#### [WHAT YOU NEED TO DO]
The full listing, returned exactly and free of pictures, is the expected answer.

#### [PROVIDED MATERIAL]
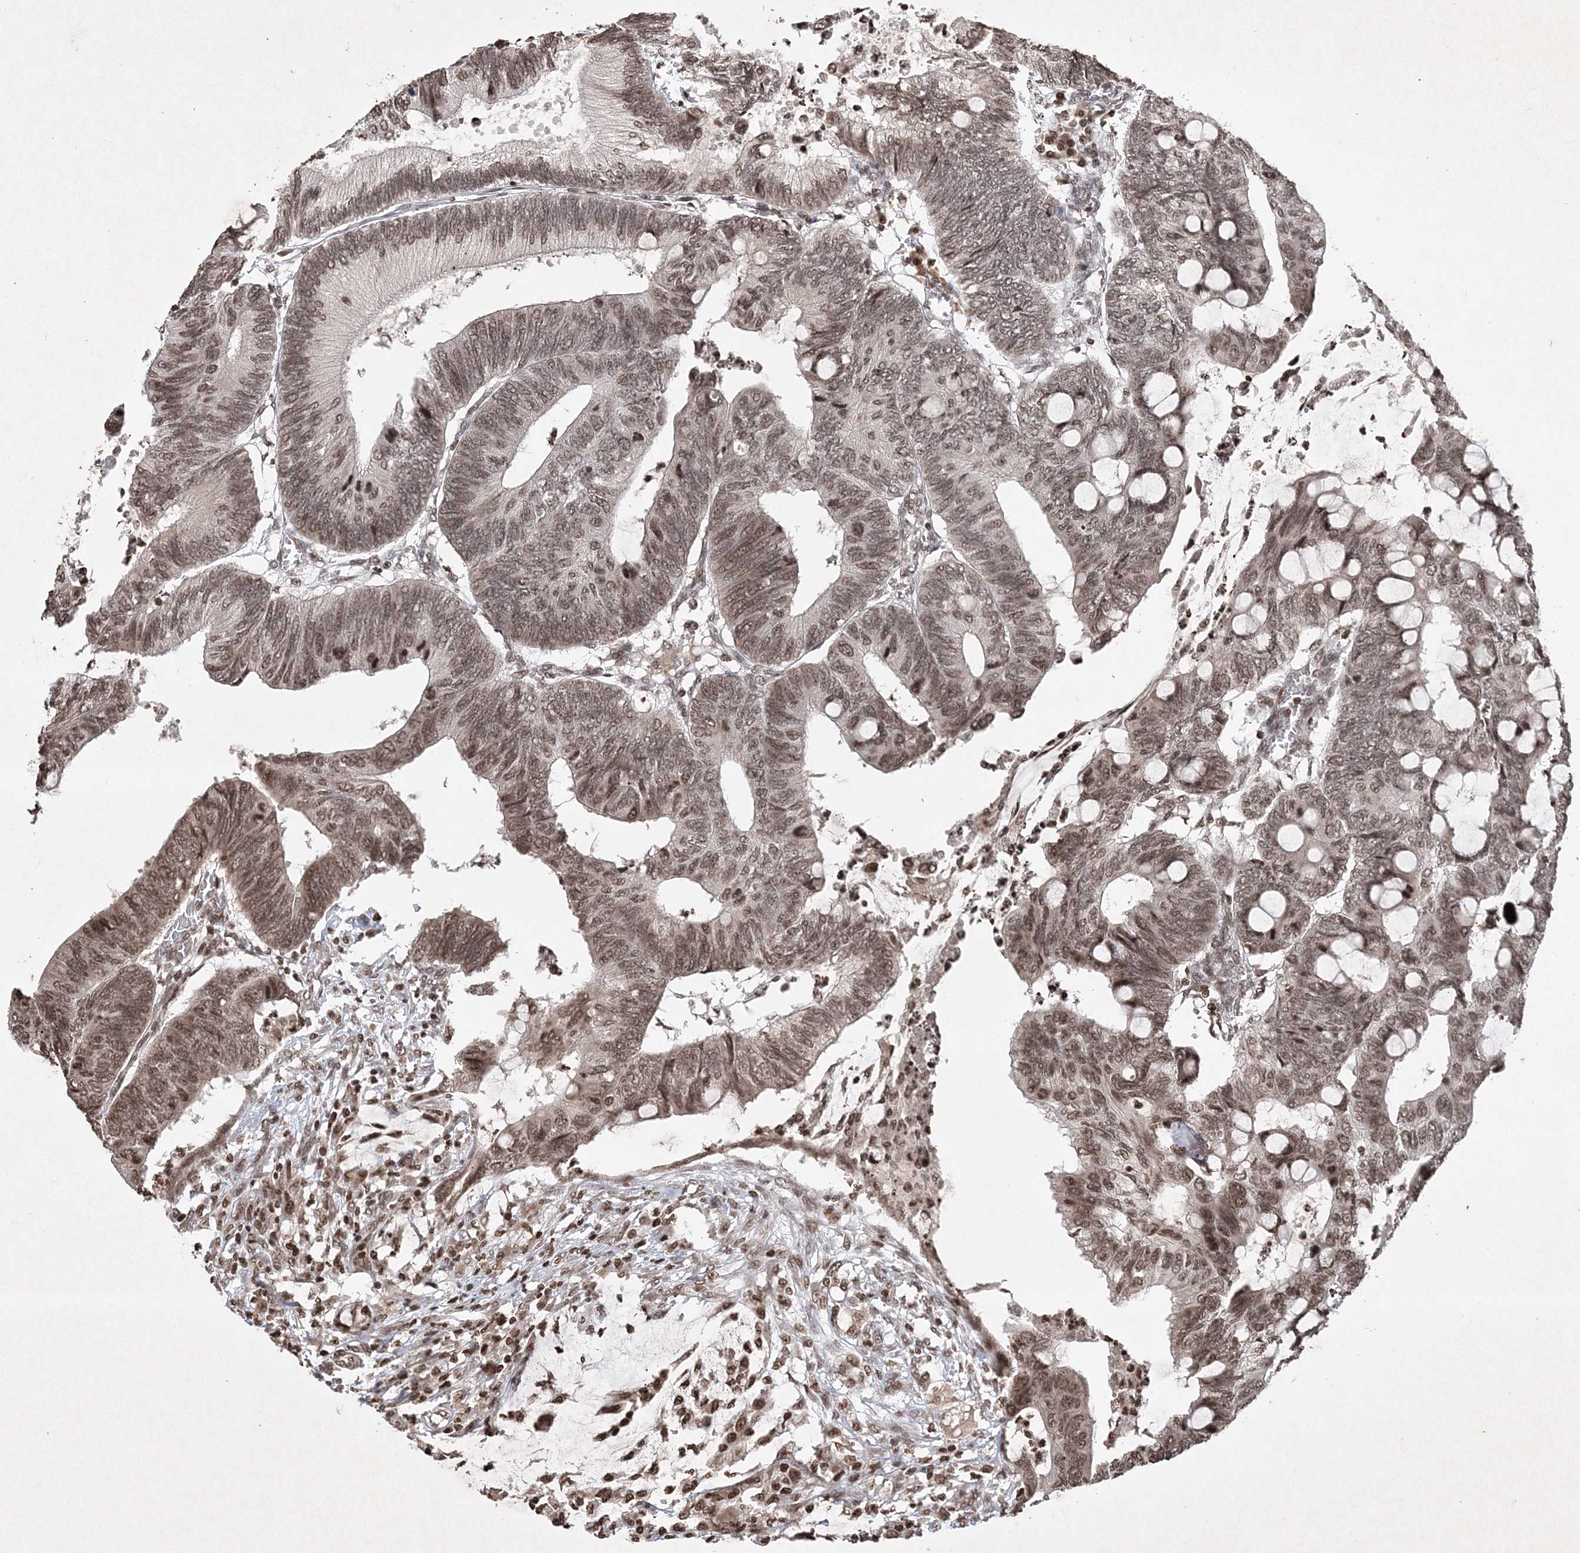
{"staining": {"intensity": "moderate", "quantity": ">75%", "location": "nuclear"}, "tissue": "colorectal cancer", "cell_type": "Tumor cells", "image_type": "cancer", "snomed": [{"axis": "morphology", "description": "Normal tissue, NOS"}, {"axis": "morphology", "description": "Adenocarcinoma, NOS"}, {"axis": "topography", "description": "Rectum"}, {"axis": "topography", "description": "Peripheral nerve tissue"}], "caption": "Immunohistochemical staining of human colorectal cancer (adenocarcinoma) exhibits medium levels of moderate nuclear protein positivity in approximately >75% of tumor cells.", "gene": "NEDD9", "patient": {"sex": "male", "age": 92}}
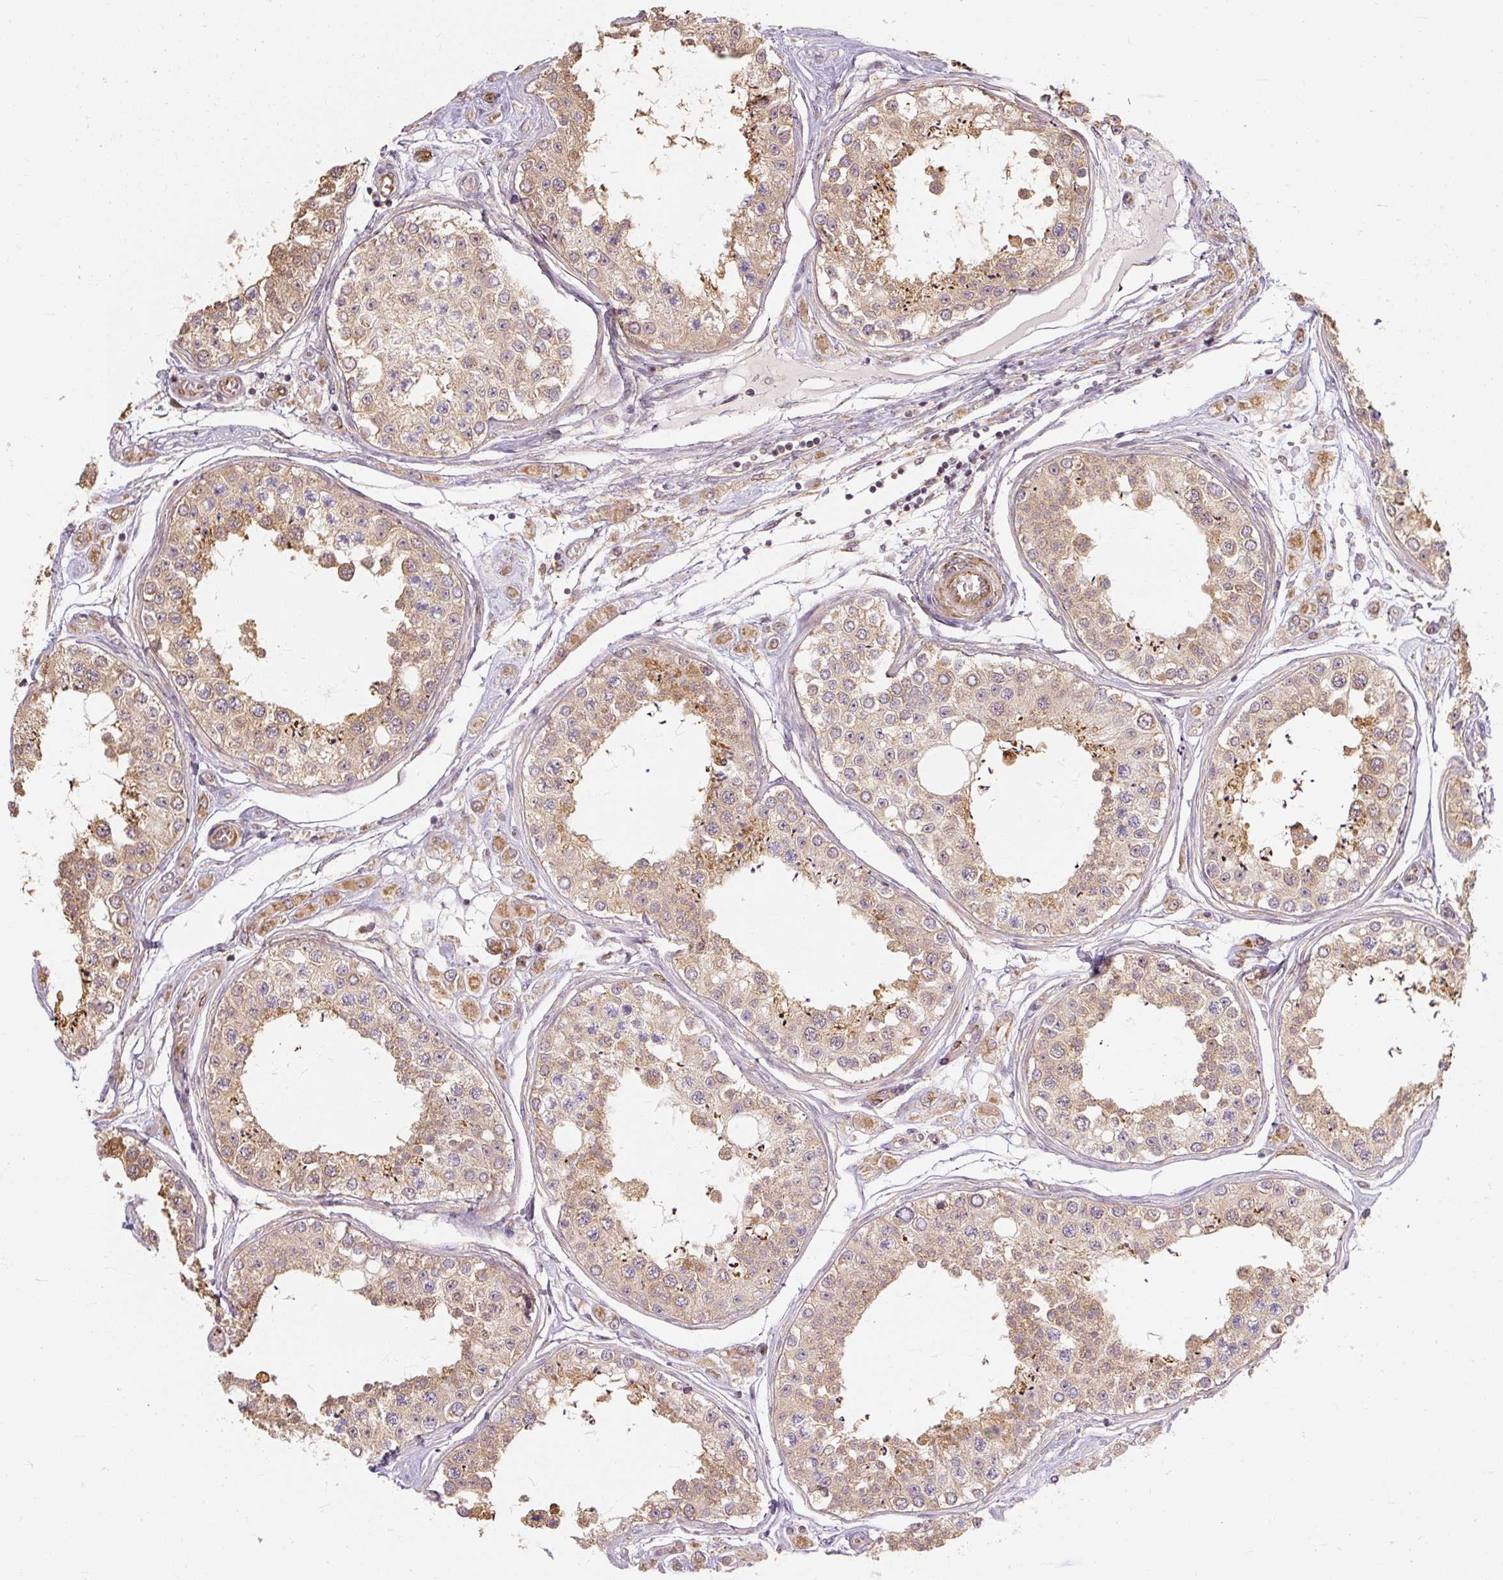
{"staining": {"intensity": "moderate", "quantity": ">75%", "location": "cytoplasmic/membranous"}, "tissue": "testis", "cell_type": "Cells in seminiferous ducts", "image_type": "normal", "snomed": [{"axis": "morphology", "description": "Normal tissue, NOS"}, {"axis": "topography", "description": "Testis"}], "caption": "Unremarkable testis shows moderate cytoplasmic/membranous positivity in about >75% of cells in seminiferous ducts.", "gene": "RB1CC1", "patient": {"sex": "male", "age": 25}}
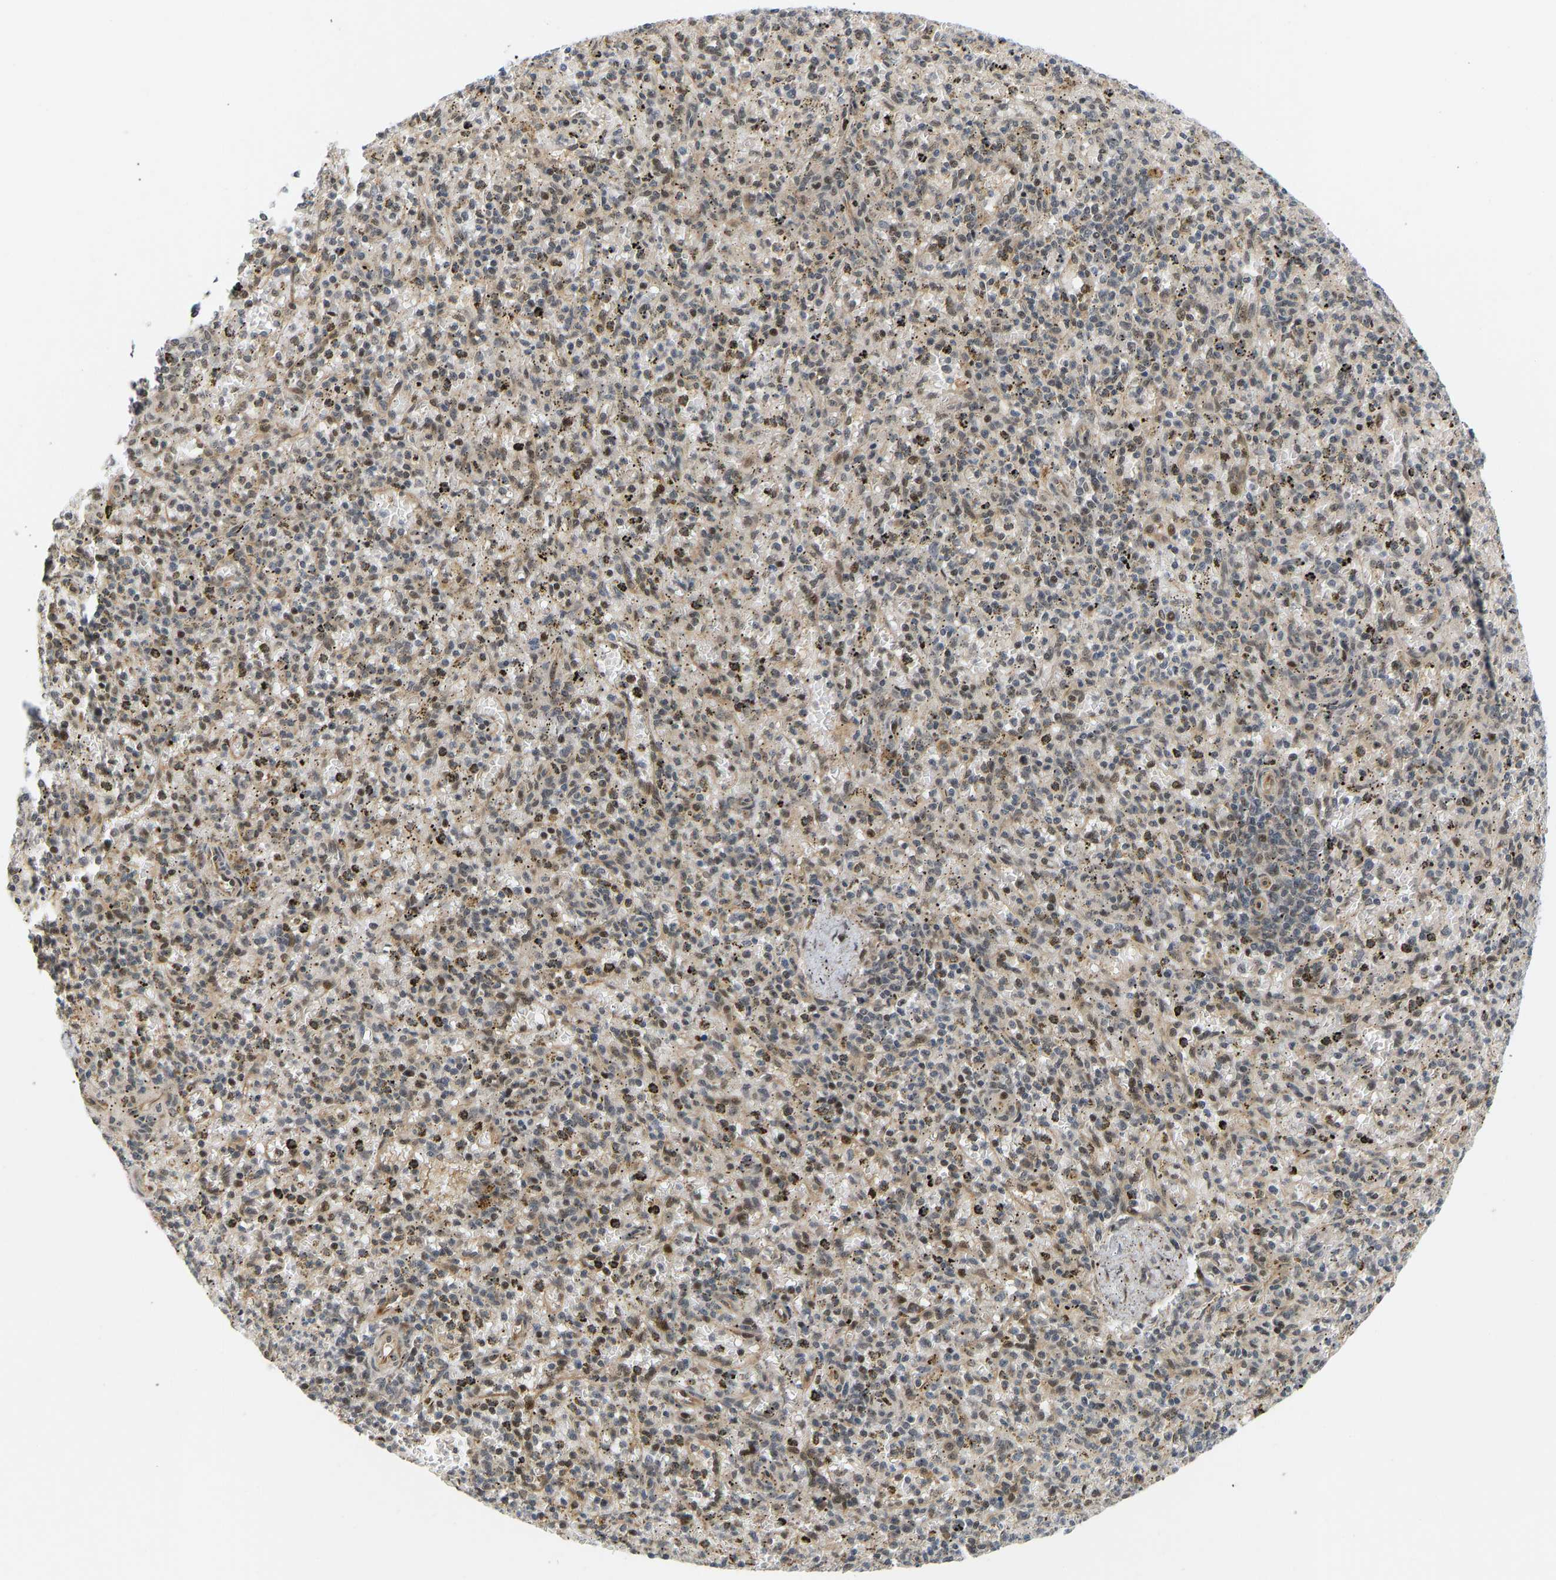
{"staining": {"intensity": "weak", "quantity": "25%-75%", "location": "cytoplasmic/membranous,nuclear"}, "tissue": "spleen", "cell_type": "Cells in red pulp", "image_type": "normal", "snomed": [{"axis": "morphology", "description": "Normal tissue, NOS"}, {"axis": "topography", "description": "Spleen"}], "caption": "This histopathology image exhibits immunohistochemistry (IHC) staining of benign spleen, with low weak cytoplasmic/membranous,nuclear positivity in about 25%-75% of cells in red pulp.", "gene": "BAG1", "patient": {"sex": "male", "age": 72}}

#### [EXERCISE ANSWER]
{"staining": {"intensity": "moderate", "quantity": ">75%", "location": "nuclear"}, "tissue": "colorectal cancer", "cell_type": "Tumor cells", "image_type": "cancer", "snomed": [{"axis": "morphology", "description": "Normal tissue, NOS"}, {"axis": "morphology", "description": "Adenocarcinoma, NOS"}, {"axis": "topography", "description": "Rectum"}, {"axis": "topography", "description": "Peripheral nerve tissue"}], "caption": "Immunohistochemical staining of human colorectal cancer (adenocarcinoma) exhibits medium levels of moderate nuclear protein positivity in approximately >75% of tumor cells.", "gene": "NEDD9", "patient": {"sex": "male", "age": 92}}
{"staining": {"intensity": "moderate", "quantity": ">75%", "location": "cytoplasmic/membranous"}, "tissue": "testis", "cell_type": "Cells in seminiferous ducts", "image_type": "normal", "snomed": [{"axis": "morphology", "description": "Normal tissue, NOS"}, {"axis": "topography", "description": "Testis"}], "caption": "Unremarkable testis shows moderate cytoplasmic/membranous positivity in about >75% of cells in seminiferous ducts.", "gene": "RB1CC1", "patient": {"sex": "male", "age": 25}}
{"staining": {"intensity": "weak", "quantity": "25%-75%", "location": "cytoplasmic/membranous,nuclear"}, "tissue": "spleen", "cell_type": "Cells in red pulp", "image_type": "normal", "snomed": [{"axis": "morphology", "description": "Normal tissue, NOS"}, {"axis": "topography", "description": "Spleen"}], "caption": "This histopathology image exhibits immunohistochemistry (IHC) staining of benign spleen, with low weak cytoplasmic/membranous,nuclear positivity in about 25%-75% of cells in red pulp.", "gene": "BAG1", "patient": {"sex": "male", "age": 72}}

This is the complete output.